Full disclosure…I come from a religious tradition that is known for its rituals, and I spent my professional career in the U.S. Navy, which has its own rich tradition of rituals.
All that said, I was especially taken by David Brooks’ recent piece that suggested, “There Should Be More Rituals.” Here’s how he began:
Recently I’ve been playing a game in my head called “There should be a ritual for. …” For example, there should be a ritual for when a felon has finished his sentence and is welcomed back whole into the community. There should be a ritual for when a family moves onto a street and the whole block throws a barbecue of welcome and membership.
There should be a ritual for the kids in modern blended families when they move in and join their lives together. There should be a ritual for when you move out of your house and everybody shares memories from the different rooms there.

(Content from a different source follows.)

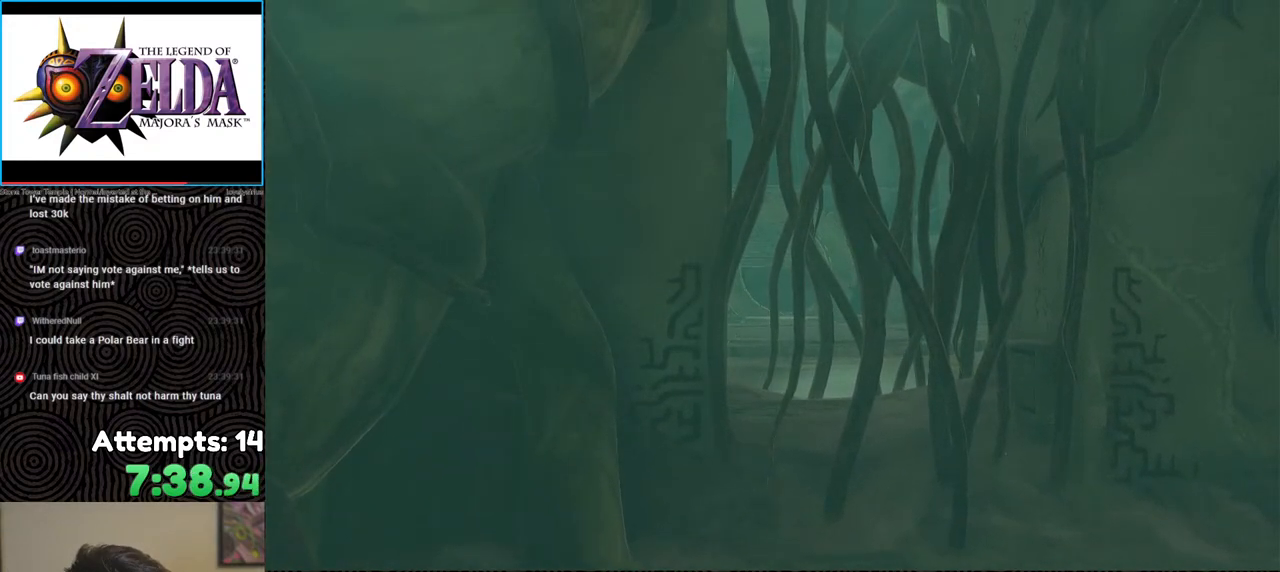
{"buttons": [], "left_stick": "up", "right_stick": "center", "events": []}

I could go on and on. Dozens of rituals pop into mind once you start playing this game. Religious societies are dense with rituals — Jewish men lay on tefillin, Catholics pray the rosary — but we live in a secular society where rituals are thin on the ground.
So great is our hunger for rituals that when we come upon one of the few remaining ones — weddings, bar mitzvahs, quinceañeras — we tend to overload them and turn them into expensive bloated versions of themselves.
I think you get the point…embracing rituals is about slowing down our lives and living in the moment!